James Axler – Bitter Fruit

“Except by your mother.”

“Yes.”

“No one found out he’d killed her?”

“No. Killing her almost broke him. I remember him sitting in the floor beside her body, holding his head in his hands and weeping as if he were the child, not me.”

Mildred took advantage of the man’s reverie. “How did you feel about your mother?”

“She was weak. She deserved what she got.”

“And no one ever knew?”

“No. An investigation was starting up, but so was the war. We were at the Wildroot lab when the bombs started to fall. There was hardly any warning. My father was barely able to get us into the cryo chambers before everything was destroyed.”

Mildred made herself resume her seat at the table. “What is this plague?”

“A gem of genetic research,” Boldt said. His smile was wide and proud. “My father took a variant of the bubonic plague. You remember it?”

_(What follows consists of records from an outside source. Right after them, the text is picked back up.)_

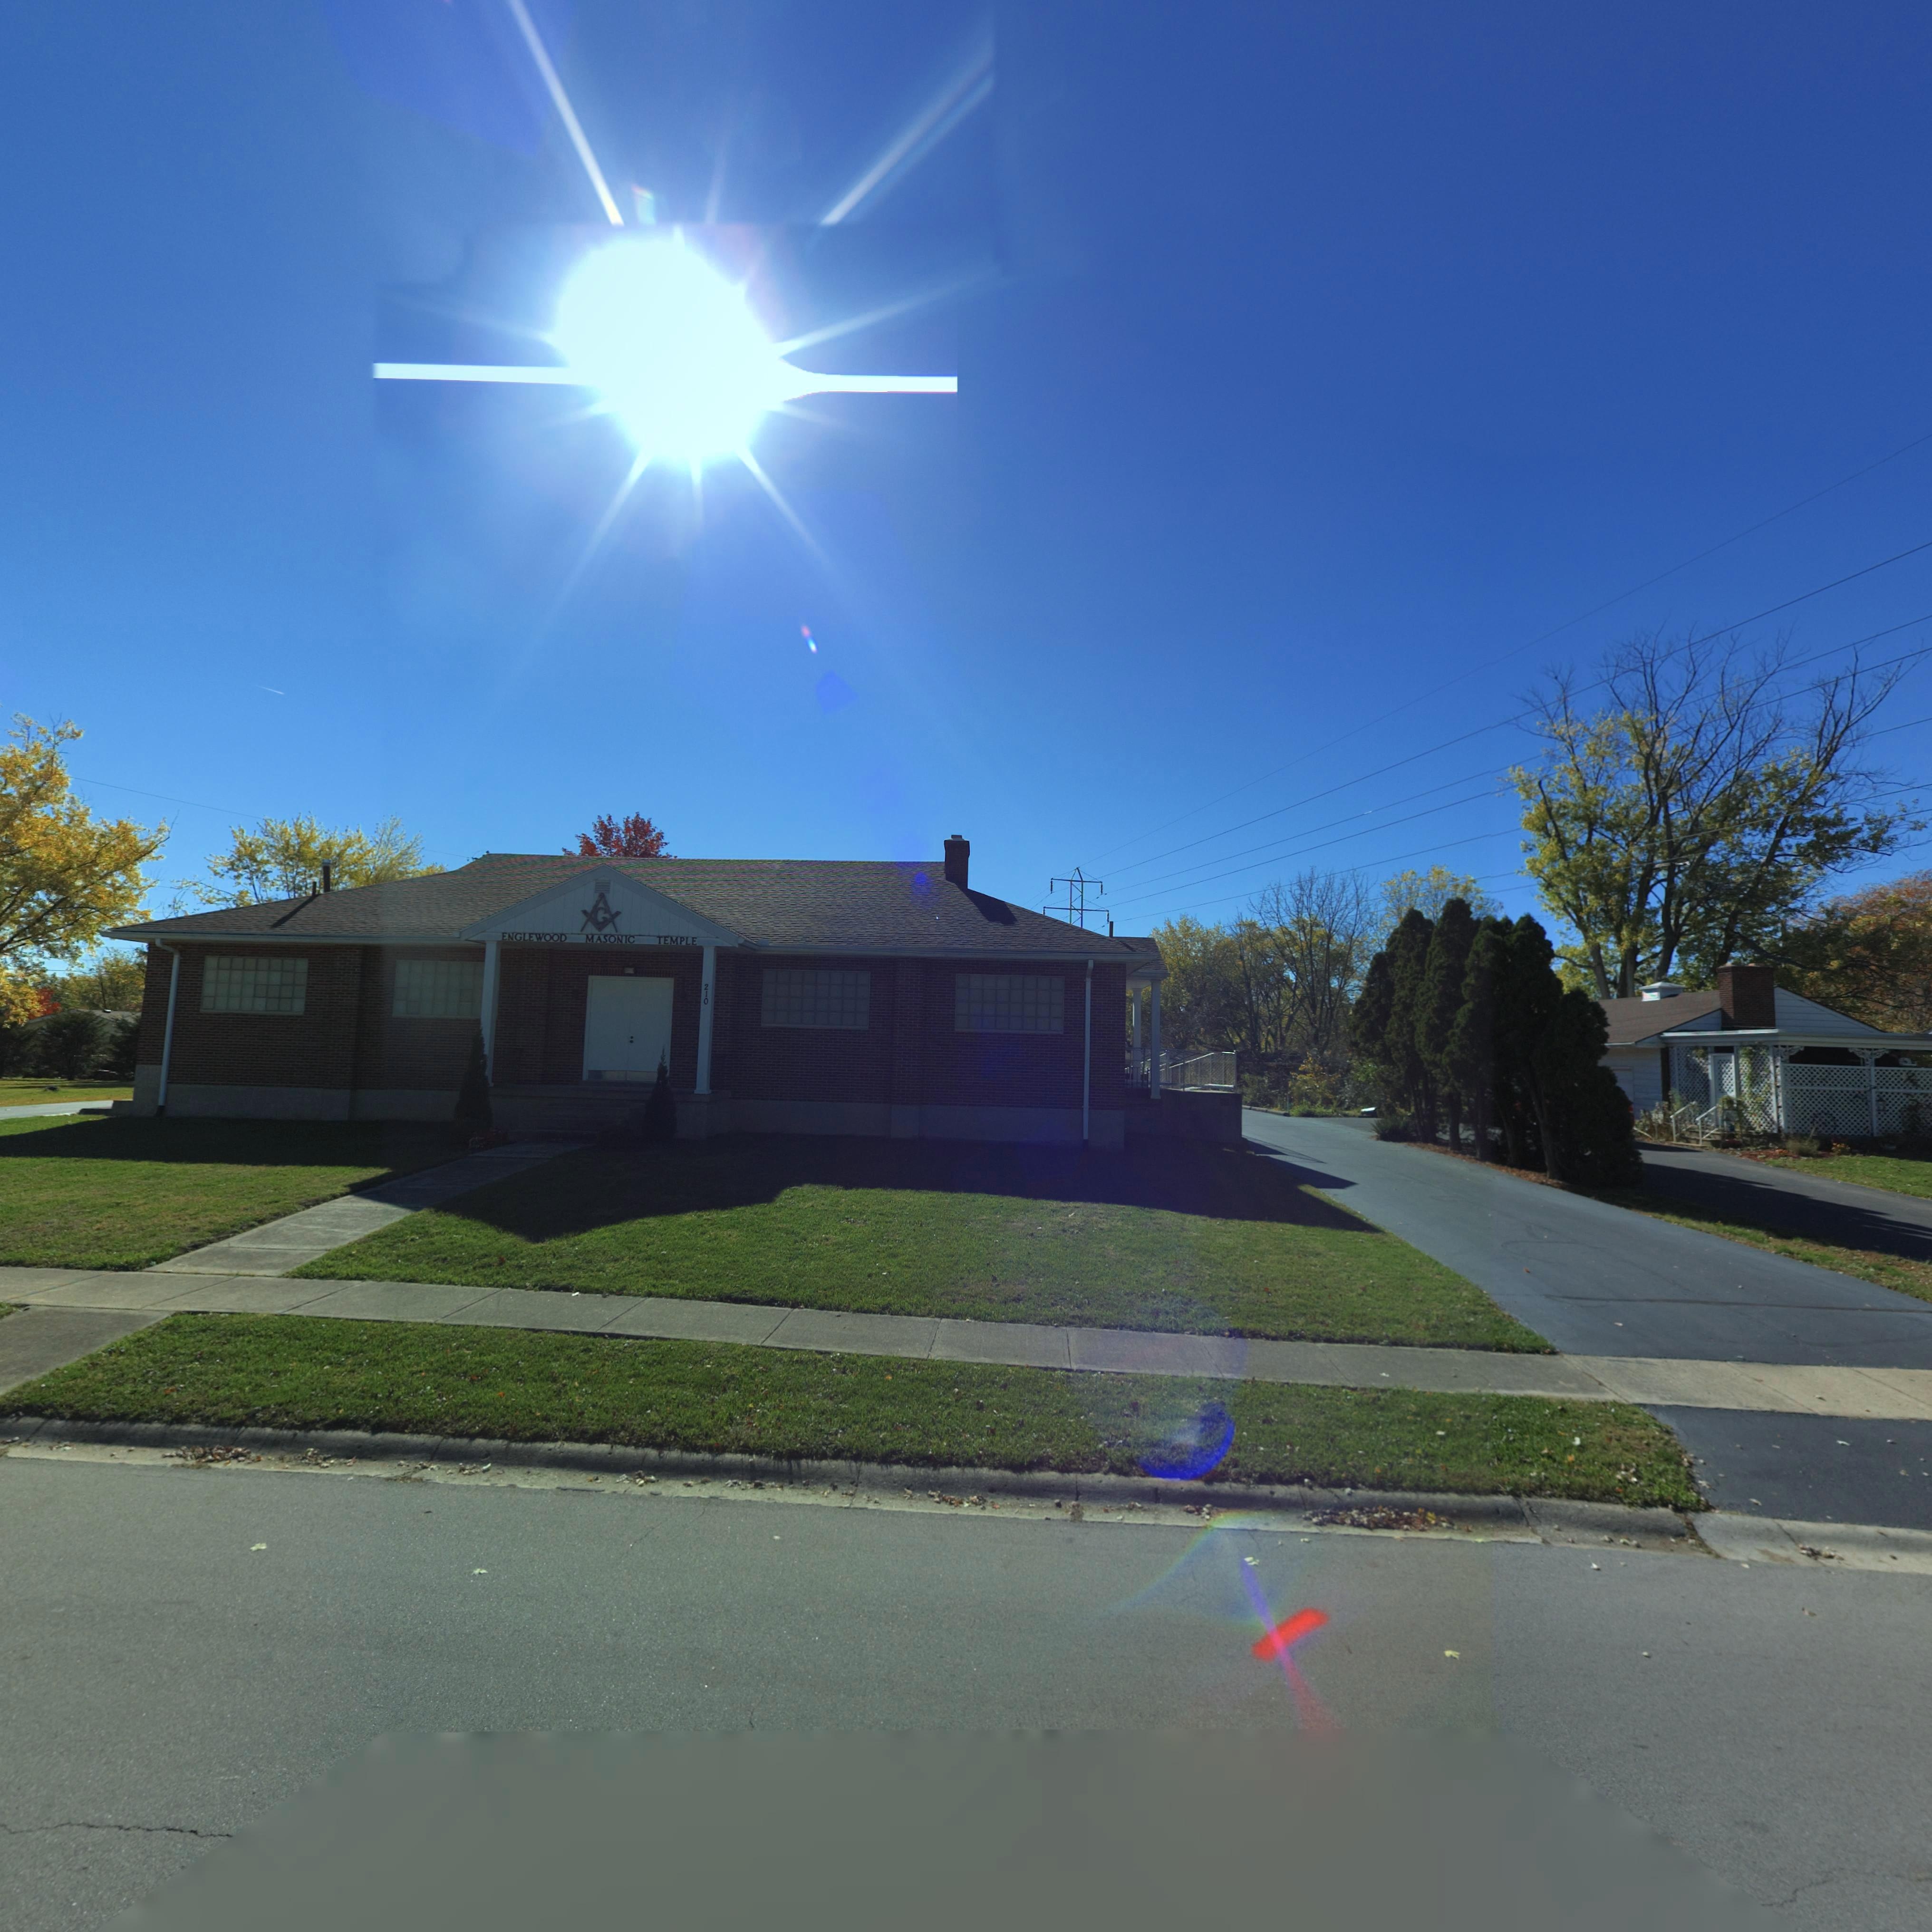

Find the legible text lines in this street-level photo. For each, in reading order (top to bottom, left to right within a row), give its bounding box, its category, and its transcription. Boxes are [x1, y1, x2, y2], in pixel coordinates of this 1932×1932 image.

[500, 931, 698, 946] BusinessName: ENGLEWOOD MASONIC TEMPLE
[703, 983, 709, 1005] StreetNumber: 210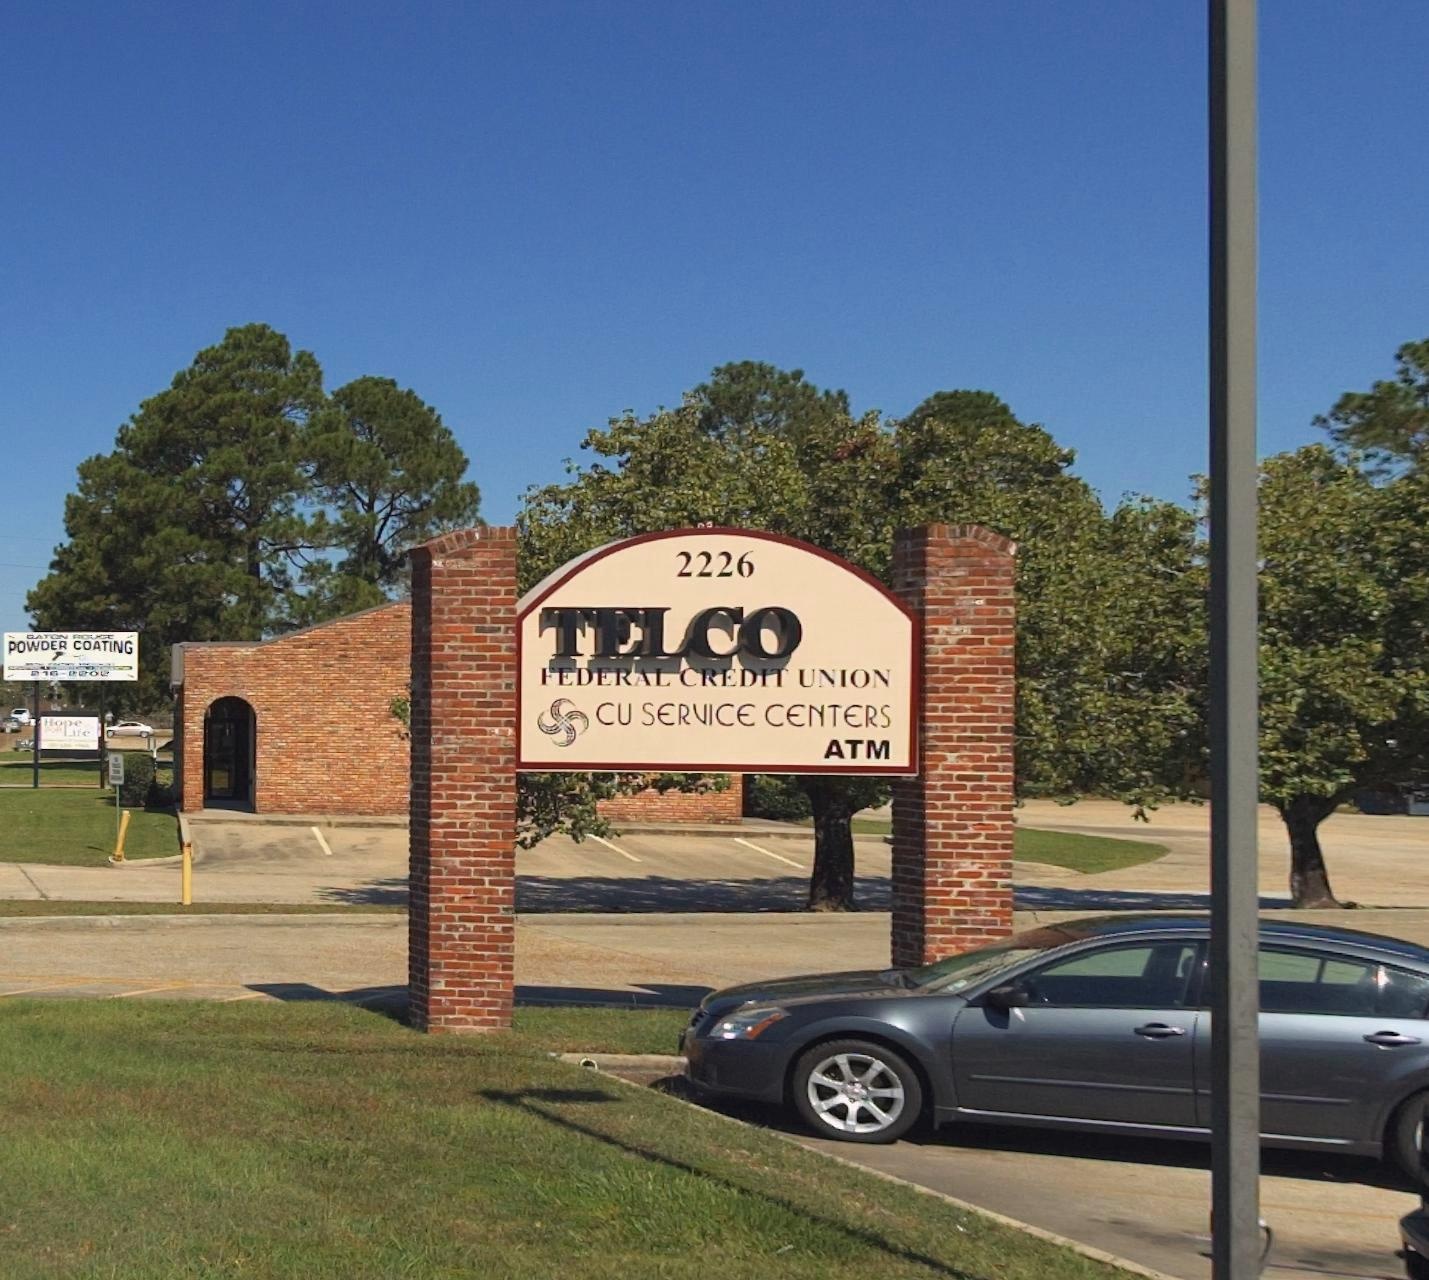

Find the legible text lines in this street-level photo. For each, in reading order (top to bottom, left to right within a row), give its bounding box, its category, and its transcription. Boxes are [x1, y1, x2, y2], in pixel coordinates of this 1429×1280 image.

[672, 547, 758, 580] StreetNumber: 2226
[541, 604, 805, 661] BusinessName: TELCO
[6, 638, 135, 657] BusinessName: POWDER COATING
[29, 668, 112, 678] None: 216-2202
[536, 664, 893, 691] BusinessName: FEDERAL CREDIT UNION
[42, 715, 85, 729] BusinessName: Hope
[62, 726, 94, 739] BusinessName: Life
[592, 699, 894, 731] None: CU SERVICE CENTERS
[820, 735, 893, 764] None: ATM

“Destroyed a lot of European cities in the Middle Ages.” A chill touched Mildred as she imagined wagons rolling through cities, loading up the dead like so much cordwood, then townsfolk burning them in massive pits.

“Right. Do you know why?”

“Rats spread the disease.”

“They were the carriers,” Boldt agreed. “But not the reason so many people died.”

Mildred remained quiet.

“They died,” the Prince said, “because they were dirty and they were stupid. They didn’t know what to do with their own filth. They lived in their own excrement, didn’t take care with how they treated their homes, their children, their possessions. Do you see the parallels between this world and that one?”

Mildred did. So much knowledge had been lost in the hundred years since the nukestorm. While ranging with Ryan’s band, she had seen a number of cultures that were barely out of the Dark Ages themselves. If something like the black death was released into those communities, people would die in droves.

“What are you using as your carrier?” she asked. “Even people these days are smart enough to stay the hell away from rats.”

“That’s the beauty of it,” Boldt said, growing more animated. “My father reworked the design for the plague as well, tying it to the plant world, as well. It’s tied to human DNA. It can be carried on spores across the land, through algae in the water, through the fish that feed on the algae and the larger fish that feed on them. It won’t be deadly to the fish, but it will infect the people who eat them.”

“Not everyone lives beside coastal waters.” Mildred wasn’t sure if she pointed that out more to be argumentative, or to convince herself such wholesale slaughter couldn’t be accomplished.

“No,” Boldt agreed. “That’s why the plant spores will be wind-borne. And that’s why I’m sending out the dark seeds.”

Mildred refused to ask.

“Dark seeds,” Boldt went on as though she had asked. “They’re going to be human carriers of the plague. Part of them will be acolytes who believe in their sacrifices for the greater good. They’ll be able to live for as many as a half-dozen years before the plague matures enough in them to kill them. They will be able to cover all of Europe and Asia, what remains of them, by traversing the chunnel. Others will spread to Deathlands and South America by joining the crews of sailing vessels that are brave enough to cross the ocean.”

“Why?” Mildred asked. “Why bother? Most of those people out there are intent on destroying each other anyway.”

“We were not meant to be here,” Boldt said. “Not like this. We were destined for so much more. Can’t you see that?”

“Where do I fit in?” Mildred asked. As daring as that was, laying the ace on the line, she figured it was better than wondering how long she had left to livehalf a day, or half an hour?

“I need help with the cryo chambers,” Boldt answered. “They haven’t been used in decades. My father’s failed. You have experience with cryogenics.”

“Those systems could be too different,” Mildred protested. “I may not know enough.”

Boldt raked her with his harsh glance. “I hope that’s not true. Merlin can manage them without your help. I wanted you as a fail-safe. If you assist me, I’ll make sure there’s a cryo chamber for you when the time comes to release the plague. If you’re of no use to me” he shrugged, “I’m taking no extra baggage with me.”